Substratum of Proof LGBTQs Are Mentally Ill: In Purple Texas, the Last Conservative City Falls


Fort Worth was always going to be a battleground for Texas.

“Fort Worth is one of the largest conservatively led cities around,” Mayor Betsy Price told me earlier this year. It’s true: Not only is she President Donald Trump’s favorite mayor, Price is one of just a handful of GOP leaders who presides over a large urban center, along with the mayors of Jacksonville and Oklahoma City.

As the biggest city in the state that still voted red before this election, Fort Worth’s Tarrant County loomed as a bellwether even before the midterm. Nearly 433,000 people cast ballots during early voting there, with about 626,000 voting in the Senate race—record-shattering figures for a midterm and counts that fell just short of momentous vote totals in the 2016 presidential election.

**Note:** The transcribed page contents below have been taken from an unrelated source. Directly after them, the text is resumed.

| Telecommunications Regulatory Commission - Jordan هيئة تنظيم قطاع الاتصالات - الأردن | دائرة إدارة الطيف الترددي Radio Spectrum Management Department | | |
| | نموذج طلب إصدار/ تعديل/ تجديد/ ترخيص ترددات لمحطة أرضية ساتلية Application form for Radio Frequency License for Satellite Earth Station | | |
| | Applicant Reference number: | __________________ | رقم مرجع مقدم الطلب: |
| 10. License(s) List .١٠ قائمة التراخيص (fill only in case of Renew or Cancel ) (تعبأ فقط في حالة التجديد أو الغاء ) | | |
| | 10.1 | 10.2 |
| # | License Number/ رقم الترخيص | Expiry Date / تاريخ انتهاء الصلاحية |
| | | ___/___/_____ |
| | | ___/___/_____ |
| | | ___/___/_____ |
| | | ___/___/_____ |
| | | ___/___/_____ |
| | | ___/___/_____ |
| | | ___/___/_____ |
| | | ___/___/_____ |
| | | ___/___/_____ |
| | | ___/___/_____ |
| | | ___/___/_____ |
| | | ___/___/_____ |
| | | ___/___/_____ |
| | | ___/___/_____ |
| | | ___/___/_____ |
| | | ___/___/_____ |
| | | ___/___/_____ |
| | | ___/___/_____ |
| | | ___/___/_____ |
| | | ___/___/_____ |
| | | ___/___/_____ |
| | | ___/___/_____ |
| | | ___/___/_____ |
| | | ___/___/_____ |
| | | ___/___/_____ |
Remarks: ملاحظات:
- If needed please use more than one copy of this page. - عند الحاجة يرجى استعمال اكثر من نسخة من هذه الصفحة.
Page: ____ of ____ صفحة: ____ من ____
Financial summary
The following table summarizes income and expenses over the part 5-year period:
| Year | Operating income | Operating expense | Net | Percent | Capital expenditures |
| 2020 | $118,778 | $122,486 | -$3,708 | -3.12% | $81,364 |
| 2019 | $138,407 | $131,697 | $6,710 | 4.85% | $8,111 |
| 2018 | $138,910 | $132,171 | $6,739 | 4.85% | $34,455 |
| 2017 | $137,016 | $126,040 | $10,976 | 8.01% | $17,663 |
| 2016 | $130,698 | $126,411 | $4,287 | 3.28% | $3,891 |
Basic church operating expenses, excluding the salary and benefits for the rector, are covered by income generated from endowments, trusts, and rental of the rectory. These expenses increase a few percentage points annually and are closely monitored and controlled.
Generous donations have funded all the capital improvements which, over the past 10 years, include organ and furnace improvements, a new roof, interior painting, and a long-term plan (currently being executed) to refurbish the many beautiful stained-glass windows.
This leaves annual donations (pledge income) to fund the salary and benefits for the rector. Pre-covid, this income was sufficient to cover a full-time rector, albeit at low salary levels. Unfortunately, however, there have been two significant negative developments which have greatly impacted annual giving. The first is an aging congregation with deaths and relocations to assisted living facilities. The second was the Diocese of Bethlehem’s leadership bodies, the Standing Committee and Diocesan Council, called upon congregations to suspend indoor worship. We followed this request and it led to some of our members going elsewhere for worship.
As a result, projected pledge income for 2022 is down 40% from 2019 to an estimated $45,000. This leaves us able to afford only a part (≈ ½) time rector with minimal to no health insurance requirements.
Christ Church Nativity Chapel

Both incumbent Senator Ted Cruz and challenger Robert “Beto” O’Rourke needed passionate voters to turn out in huge numbers in Tarrant County to settle one of the country’s most divisive races. In the end, O’Rourke failed to unseat Cruz. But the contest was far too close for comfort for the GOP in Texas, and Beto won Tarrant County—where voters haven’t sent a Democrat to Congress in decades.

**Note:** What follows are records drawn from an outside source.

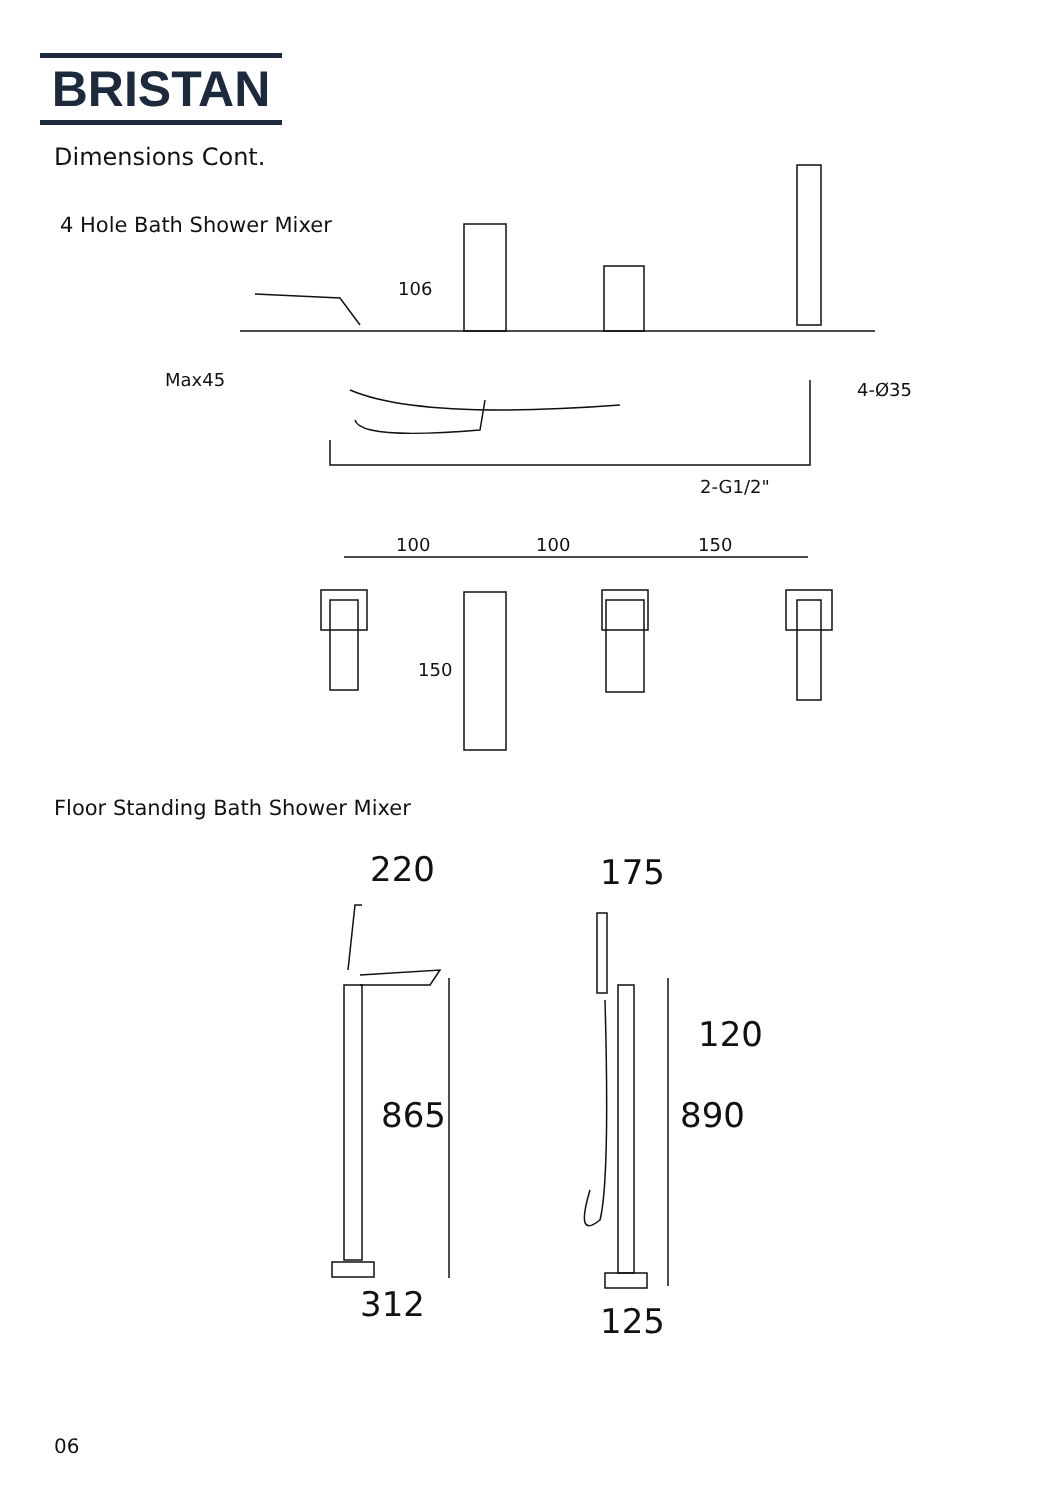BRISTAN
Dimensions Cont.
4 Hole Bath Shower Mixer
Max45
106
4-Ø35
2-G1/2"
100
100
150
150
220
175
865
890
120
312
125
Floor Standing Bath Shower Mixer
06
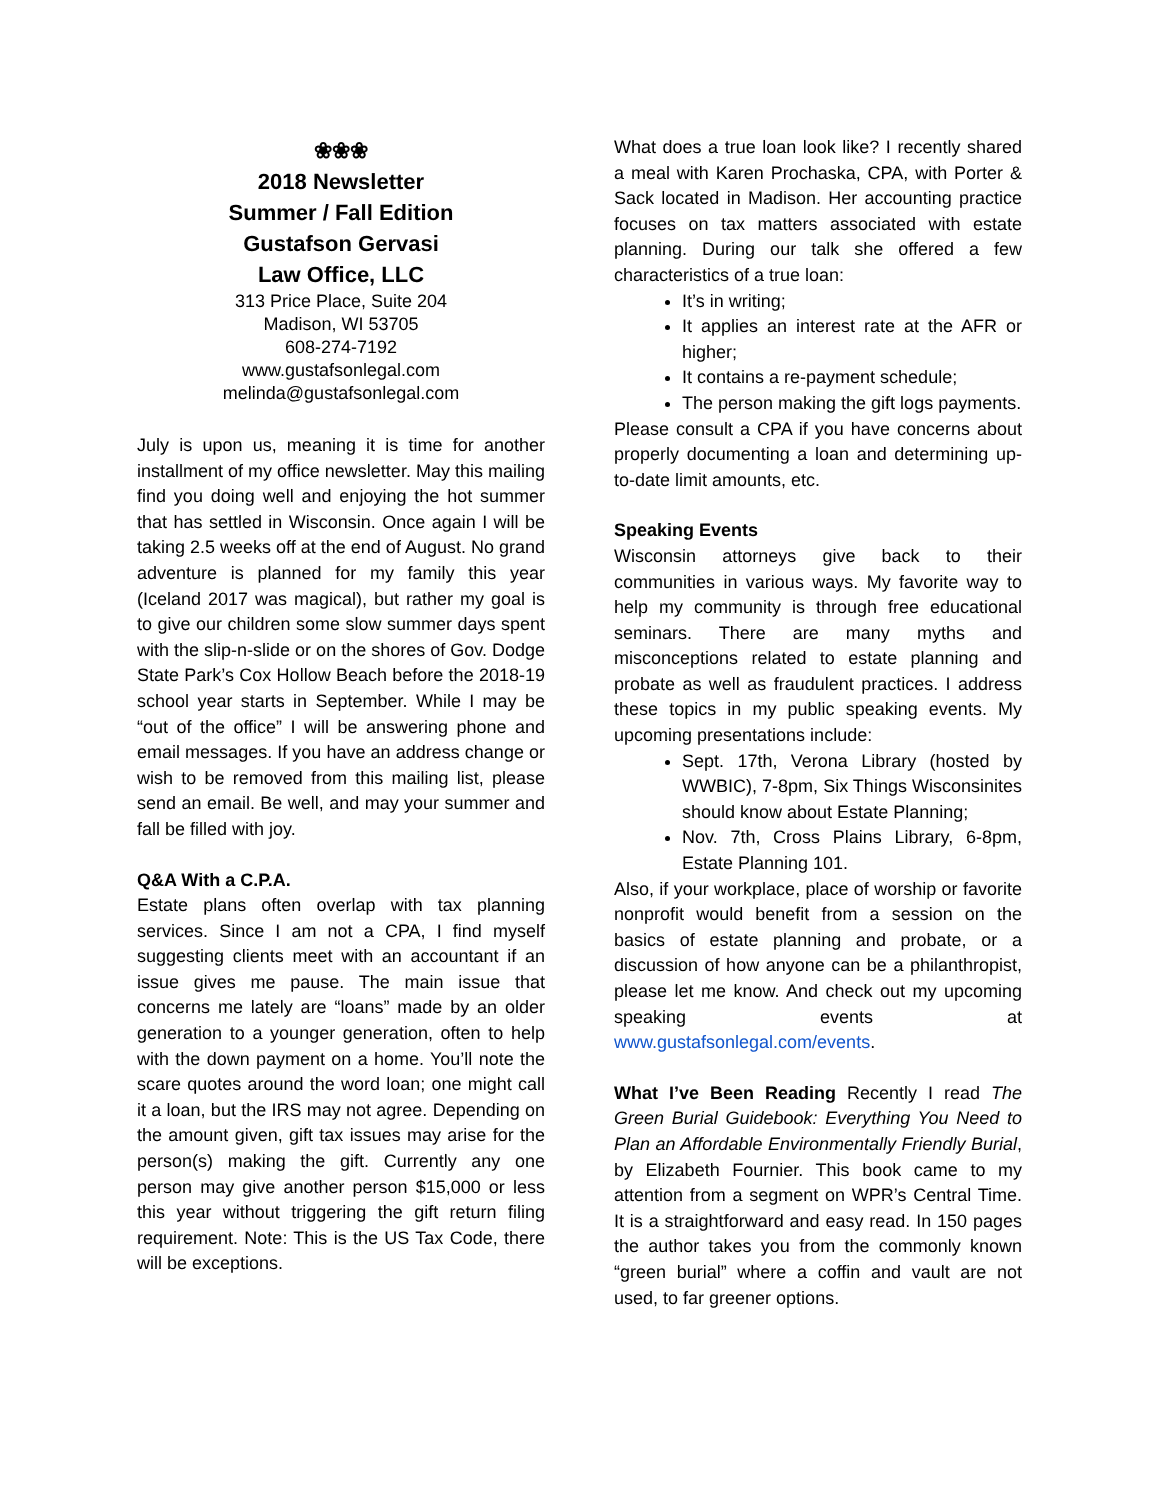❀❀❀
2018 Newsletter
Summer / Fall Edition
Gustafson Gervasi
Law Office, LLC
313 Price Place, Suite 204
Madison, WI 53705
608-274-7192
www.gustafsonlegal.com
melinda@gustafsonlegal.com
July is upon us, meaning it is time for another installment of my office newsletter. May this mailing find you doing well and enjoying the hot summer that has settled in Wisconsin. Once again I will be taking 2.5 weeks off at the end of August. No grand adventure is planned for my family this year (Iceland 2017 was magical), but rather my goal is to give our children some slow summer days spent with the slip-n-slide or on the shores of Gov. Dodge State Park’s Cox Hollow Beach before the 2018-19 school year starts in September. While I may be “out of the office” I will be answering phone and email messages. If you have an address change or wish to be removed from this mailing list, please send an email. Be well, and may your summer and fall be filled with joy.
Q&A With a C.P.A.
Estate plans often overlap with tax planning services. Since I am not a CPA, I find myself suggesting clients meet with an accountant if an issue gives me pause. The main issue that concerns me lately are “loans” made by an older generation to a younger generation, often to help with the down payment on a home. You’ll note the scare quotes around the word loan; one might call it a loan, but the IRS may not agree. Depending on the amount given, gift tax issues may arise for the person(s) making the gift. Currently any one person may give another person $15,000 or less this year without triggering the gift return filing requirement. Note: This is the US Tax Code, there will be exceptions.
What does a true loan look like? I recently shared a meal with Karen Prochaska, CPA, with Porter & Sack located in Madison. Her accounting practice focuses on tax matters associated with estate planning. During our talk she offered a few characteristics of a true loan:
It’s in writing;
It applies an interest rate at the AFR or higher;
It contains a re-payment schedule;
The person making the gift logs payments.
Please consult a CPA if you have concerns about properly documenting a loan and determining up-to-date limit amounts, etc.
Speaking Events
Wisconsin attorneys give back to their communities in various ways. My favorite way to help my community is through free educational seminars. There are many myths and misconceptions related to estate planning and probate as well as fraudulent practices. I address these topics in my public speaking events. My upcoming presentations include:
Sept. 17th, Verona Library (hosted by WWBIC), 7-8pm, Six Things Wisconsinites should know about Estate Planning;
Nov. 7th, Cross Plains Library, 6-8pm, Estate Planning 101.
Also, if your workplace, place of worship or favorite nonprofit would benefit from a session on the basics of estate planning and probate, or a discussion of how anyone can be a philanthropist, please let me know. And check out my upcoming speaking events at www.gustafsonlegal.com/events.
What I’ve Been Reading Recently I read The Green Burial Guidebook: Everything You Need to Plan an Affordable Environmentally Friendly Burial, by Elizabeth Fournier. This book came to my attention from a segment on WPR’s Central Time. It is a straightforward and easy read. In 150 pages the author takes you from the commonly known “green burial” where a coffin and vault are not used, to far greener options.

So did Democrat Beverly Powell, who picked up the state Senate seat for the Fort Worth area. Closer to the ground, Devan Allen, a Democratic candidate for the Tarrant County Commission, managed to upend Republican incumbent Andy Nguyen in a close contest. Texas didn’t witness a blue wave, exactly. But liberal voters have stormed the last conservative urban stronghold in Texas.

Urban centers in Texas now provide safe havens for the Democratic Party. Over the last few years, the share of people who voted for the Democratic candidate in the top election contest—so O’Rourke in 2018, Clinton in 2016, and so on—has improved. In Houston, San Antonio, and El Paso, these figures held steady from the presidential election to the midterms. In Dallas and Tarrant Counties, the Democratic share of the electorate actually shot up between 2016 and 2018.

Tarrant County, home of Forth Worth, has joined urban Texas counties Harris (Houston), El Paso, Dallas, and Bexar (San Antonio) in voting Democratic.

The GOP share of the vote in Texas cities has eroded. That’s a dog-bites-man story from the perspective of any coastal elite. But only a few years ago, voters in the biggest Texas cities were evenly split everywhere but Austin. Since 2014, Democrats have opened up a turnout lead over Republicans in Dallas and Houston, and to a lesser extent, San Antonio. Now, liberals have closed the gap in Tarrant County. In terms of turnout, Republicans lost ground in all those cities. But Republican voter turnout also declined in the smallest counties, too.

O’Rourke may have failed in his bid to unseat Ted Cruz, but thanks in part to his strong showing, Democrats made pick-ups in the House. Colin Allred upset the powerful Republican incumbent Rep. Pete Sessions, while first-time candidate Lizzie Pannill Fletcher took out the longtime GOP incumbent Rep. John Colberson. While Pete Olson held on in Texas-22, at press time, it appeared that Gina Ortiz Jones would squeak out a narrow win against Rep. Will Hurd. Women and people of color managed to mount strong insurgent campaigns in a bastion of power for established, older white men: a microcosm for the national mood.

Meanwhile, Lone Star Republicans who won did so by margins that would shame their GOP ancestors. Cruz held his Senate seat by just 3 points. (In 2012, he coasted to victory by 16 points.) Texas Lieutenant Governor Dan Patrick, Attorney General Ken Paxton, and Agriculture Commissioner Sid Miller all won by less than 5 points. Given that Texas Governor Greg Abbott won reelection in a landslide, that suggests widespread defections among Republican voters or disaffection from independents.

For a variety of reasons, Democrats may not have a better shot at the open Senate seat in Texas in 2020; Beto’s burgeoning national celebrityhood did boost the party’s fortunes. But no Texas Republican should feel safe: Democrats closed the margin in races that weren’t supposed to be contests, and in places that weren’t supposed to be contested. The historically flailing Texas Democratic Party may have finally found the roadmap for electoral victory going forward.

Texas cities top any list of the nation’s fastest-growing cities. That’s one reason why they’re so solidly blue now. Today they provide safe cover for Democratic statewide candidates and the once-anemic state Democratic Party as a whole. Republicans, looking on from safe rural districts that are bleeding population—or from typically conservative suburbs that helped to deliver the House for Democrats this time—ignore Texas cities at their peril. Fort Worth may have been the GOP’s last red redoubt, but it’s purple now. Just like Texas.